[Data shown]

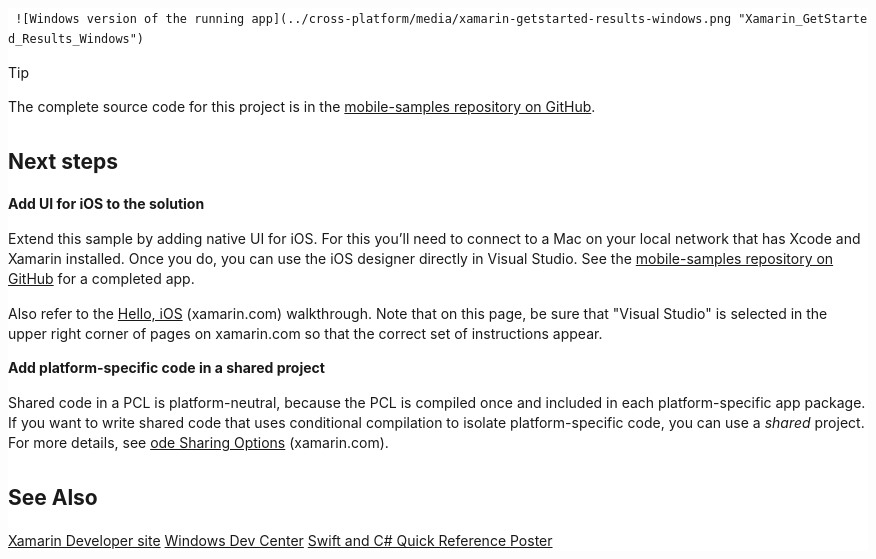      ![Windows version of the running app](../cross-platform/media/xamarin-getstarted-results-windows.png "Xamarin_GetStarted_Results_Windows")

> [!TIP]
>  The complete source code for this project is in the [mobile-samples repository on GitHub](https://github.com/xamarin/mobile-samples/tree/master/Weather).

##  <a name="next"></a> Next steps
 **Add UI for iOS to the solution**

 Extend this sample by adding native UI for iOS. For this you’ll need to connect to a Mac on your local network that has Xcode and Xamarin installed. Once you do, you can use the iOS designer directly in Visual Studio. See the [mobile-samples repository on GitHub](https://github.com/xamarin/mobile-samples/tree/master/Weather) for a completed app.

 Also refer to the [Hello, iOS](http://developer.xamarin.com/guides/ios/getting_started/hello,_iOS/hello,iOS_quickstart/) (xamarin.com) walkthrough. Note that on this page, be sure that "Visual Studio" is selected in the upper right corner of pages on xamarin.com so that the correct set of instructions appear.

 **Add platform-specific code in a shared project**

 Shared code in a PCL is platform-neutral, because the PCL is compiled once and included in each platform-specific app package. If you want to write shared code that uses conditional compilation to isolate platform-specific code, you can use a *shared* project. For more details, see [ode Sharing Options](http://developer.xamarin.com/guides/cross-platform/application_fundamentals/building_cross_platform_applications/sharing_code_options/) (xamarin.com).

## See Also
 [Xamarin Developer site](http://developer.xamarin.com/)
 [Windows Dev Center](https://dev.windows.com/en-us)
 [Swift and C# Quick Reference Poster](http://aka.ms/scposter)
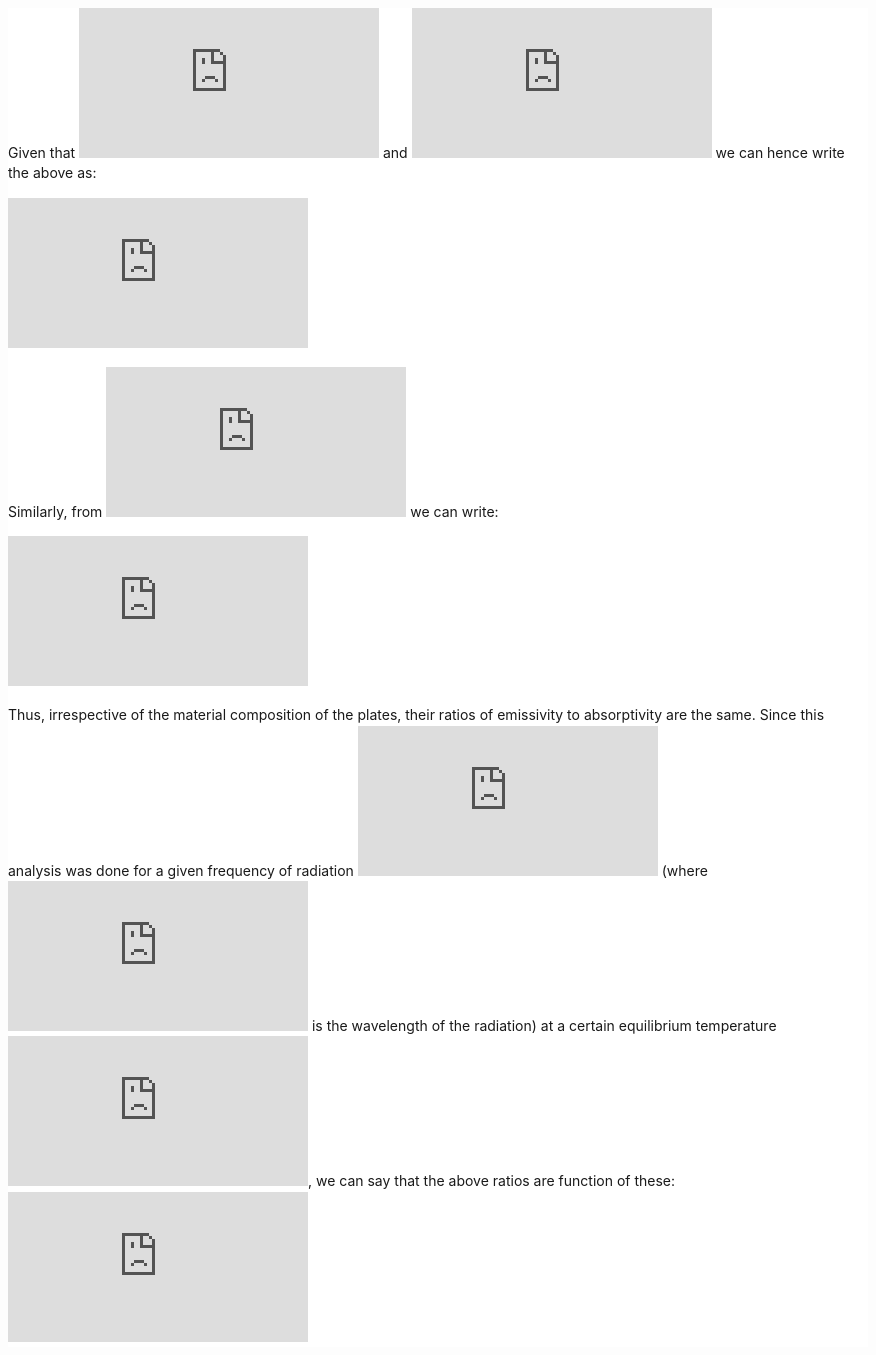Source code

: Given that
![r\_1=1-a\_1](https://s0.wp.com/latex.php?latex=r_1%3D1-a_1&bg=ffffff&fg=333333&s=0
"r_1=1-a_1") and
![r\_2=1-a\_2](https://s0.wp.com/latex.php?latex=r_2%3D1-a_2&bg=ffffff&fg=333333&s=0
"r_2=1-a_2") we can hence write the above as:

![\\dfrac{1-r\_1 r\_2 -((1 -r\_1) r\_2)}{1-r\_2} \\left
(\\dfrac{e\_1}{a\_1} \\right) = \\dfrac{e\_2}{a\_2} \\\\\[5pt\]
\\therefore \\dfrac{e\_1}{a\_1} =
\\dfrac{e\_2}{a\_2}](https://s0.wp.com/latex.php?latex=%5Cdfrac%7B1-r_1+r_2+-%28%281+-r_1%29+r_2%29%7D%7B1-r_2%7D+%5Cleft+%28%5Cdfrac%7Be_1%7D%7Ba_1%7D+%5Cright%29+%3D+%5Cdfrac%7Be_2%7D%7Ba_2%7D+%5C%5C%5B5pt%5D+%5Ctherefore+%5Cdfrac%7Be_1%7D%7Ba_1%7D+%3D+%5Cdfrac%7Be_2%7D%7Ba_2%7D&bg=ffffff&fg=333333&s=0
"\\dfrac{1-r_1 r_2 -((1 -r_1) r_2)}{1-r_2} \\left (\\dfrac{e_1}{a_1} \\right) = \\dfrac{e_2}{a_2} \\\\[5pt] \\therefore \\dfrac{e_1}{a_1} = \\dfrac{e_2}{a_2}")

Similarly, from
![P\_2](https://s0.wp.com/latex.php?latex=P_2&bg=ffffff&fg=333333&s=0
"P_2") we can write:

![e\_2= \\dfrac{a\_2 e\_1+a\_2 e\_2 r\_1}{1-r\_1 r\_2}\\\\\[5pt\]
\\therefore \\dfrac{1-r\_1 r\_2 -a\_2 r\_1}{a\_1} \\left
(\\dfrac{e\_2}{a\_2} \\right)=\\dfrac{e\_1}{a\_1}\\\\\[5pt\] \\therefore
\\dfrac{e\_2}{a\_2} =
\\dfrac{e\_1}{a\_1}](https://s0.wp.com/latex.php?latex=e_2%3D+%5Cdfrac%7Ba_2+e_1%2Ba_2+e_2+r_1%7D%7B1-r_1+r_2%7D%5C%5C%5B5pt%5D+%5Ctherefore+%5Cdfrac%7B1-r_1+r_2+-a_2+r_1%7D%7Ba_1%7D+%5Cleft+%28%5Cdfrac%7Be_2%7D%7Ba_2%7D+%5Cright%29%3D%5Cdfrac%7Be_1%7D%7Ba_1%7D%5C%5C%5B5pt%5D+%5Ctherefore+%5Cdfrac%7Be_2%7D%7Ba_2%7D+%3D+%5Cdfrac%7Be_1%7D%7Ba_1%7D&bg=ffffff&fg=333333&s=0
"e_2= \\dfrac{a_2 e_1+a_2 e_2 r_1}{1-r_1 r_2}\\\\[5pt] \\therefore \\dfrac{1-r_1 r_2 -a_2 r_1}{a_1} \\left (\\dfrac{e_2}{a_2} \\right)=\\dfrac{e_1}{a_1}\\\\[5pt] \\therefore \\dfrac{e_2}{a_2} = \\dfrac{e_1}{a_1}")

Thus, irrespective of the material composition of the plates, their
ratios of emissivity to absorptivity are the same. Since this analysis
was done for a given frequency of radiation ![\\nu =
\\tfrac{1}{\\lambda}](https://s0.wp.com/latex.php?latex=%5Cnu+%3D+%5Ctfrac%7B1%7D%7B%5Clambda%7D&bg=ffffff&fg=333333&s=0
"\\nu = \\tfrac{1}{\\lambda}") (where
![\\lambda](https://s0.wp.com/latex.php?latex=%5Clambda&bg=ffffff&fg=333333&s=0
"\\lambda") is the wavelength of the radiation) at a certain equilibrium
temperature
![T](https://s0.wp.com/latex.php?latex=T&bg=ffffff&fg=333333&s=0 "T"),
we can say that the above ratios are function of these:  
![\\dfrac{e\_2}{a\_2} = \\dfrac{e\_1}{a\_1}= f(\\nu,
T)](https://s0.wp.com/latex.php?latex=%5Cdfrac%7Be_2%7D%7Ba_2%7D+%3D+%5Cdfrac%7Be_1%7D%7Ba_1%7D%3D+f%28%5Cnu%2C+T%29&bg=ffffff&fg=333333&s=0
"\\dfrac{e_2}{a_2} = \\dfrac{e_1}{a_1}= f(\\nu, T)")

[/Data shown]
[Data shown]

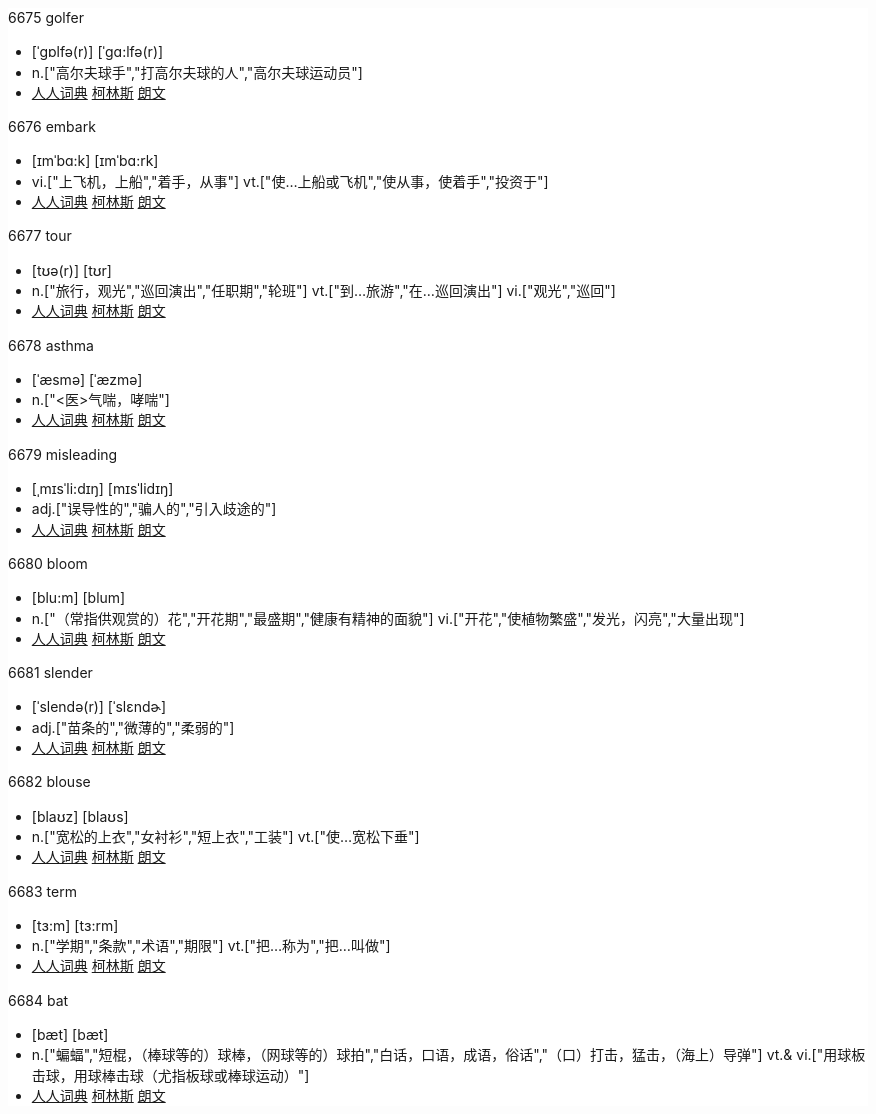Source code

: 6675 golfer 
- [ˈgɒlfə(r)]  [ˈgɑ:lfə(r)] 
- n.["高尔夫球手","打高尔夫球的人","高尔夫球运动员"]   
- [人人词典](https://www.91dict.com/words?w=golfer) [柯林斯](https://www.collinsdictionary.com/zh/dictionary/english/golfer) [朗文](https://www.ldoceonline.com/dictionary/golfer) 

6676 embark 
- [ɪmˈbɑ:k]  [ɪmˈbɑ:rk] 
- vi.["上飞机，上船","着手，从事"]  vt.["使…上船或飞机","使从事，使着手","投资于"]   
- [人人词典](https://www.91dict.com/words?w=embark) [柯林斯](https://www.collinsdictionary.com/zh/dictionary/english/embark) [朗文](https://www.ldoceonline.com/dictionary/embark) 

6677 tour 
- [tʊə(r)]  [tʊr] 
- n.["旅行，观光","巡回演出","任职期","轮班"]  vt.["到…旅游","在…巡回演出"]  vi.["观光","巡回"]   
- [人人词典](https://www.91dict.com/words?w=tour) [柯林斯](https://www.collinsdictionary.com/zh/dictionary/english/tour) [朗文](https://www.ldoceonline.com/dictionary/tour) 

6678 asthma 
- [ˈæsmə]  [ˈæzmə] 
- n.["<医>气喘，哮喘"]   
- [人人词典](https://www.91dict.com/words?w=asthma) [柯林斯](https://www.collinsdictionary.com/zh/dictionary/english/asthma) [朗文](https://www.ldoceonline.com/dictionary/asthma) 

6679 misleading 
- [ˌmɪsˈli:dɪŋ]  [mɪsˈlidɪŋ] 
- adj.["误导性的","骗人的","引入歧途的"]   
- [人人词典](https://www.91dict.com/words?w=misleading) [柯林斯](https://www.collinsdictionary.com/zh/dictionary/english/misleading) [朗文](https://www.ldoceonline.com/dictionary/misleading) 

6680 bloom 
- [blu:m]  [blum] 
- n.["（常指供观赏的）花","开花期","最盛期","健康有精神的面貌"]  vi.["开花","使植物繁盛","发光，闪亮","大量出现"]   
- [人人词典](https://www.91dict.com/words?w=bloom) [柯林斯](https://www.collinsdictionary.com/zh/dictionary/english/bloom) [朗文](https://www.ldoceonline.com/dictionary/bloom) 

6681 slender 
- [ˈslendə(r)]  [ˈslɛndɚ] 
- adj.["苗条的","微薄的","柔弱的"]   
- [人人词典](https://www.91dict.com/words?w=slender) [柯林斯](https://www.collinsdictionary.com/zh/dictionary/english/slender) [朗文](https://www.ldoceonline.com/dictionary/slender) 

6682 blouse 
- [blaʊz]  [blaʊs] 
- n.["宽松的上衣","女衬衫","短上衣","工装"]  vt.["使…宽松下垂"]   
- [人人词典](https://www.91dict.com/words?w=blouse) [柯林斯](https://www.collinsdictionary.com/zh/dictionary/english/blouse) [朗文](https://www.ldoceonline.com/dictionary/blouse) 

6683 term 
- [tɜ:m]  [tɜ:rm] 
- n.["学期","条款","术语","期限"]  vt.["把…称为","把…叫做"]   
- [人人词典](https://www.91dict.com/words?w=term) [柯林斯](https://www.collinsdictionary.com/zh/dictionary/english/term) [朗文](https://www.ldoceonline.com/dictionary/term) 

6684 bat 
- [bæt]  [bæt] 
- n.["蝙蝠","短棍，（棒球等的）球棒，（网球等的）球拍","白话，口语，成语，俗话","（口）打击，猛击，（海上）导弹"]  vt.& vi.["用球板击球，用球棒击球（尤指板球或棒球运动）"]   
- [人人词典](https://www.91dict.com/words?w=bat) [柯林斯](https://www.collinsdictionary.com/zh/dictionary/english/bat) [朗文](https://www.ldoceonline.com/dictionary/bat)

[/Data shown]

Directive: Look through the material above for "bloom" and copy the lines that have it.

Solution to the problem:
6680 bloom 
- [人人词典](https://www.91dict.com/words?w=bloom) [柯林斯](https://www.collinsdictionary.com/zh/dictionary/english/bloom) [朗文](https://www.ldoceonline.com/dictionary/bloom) 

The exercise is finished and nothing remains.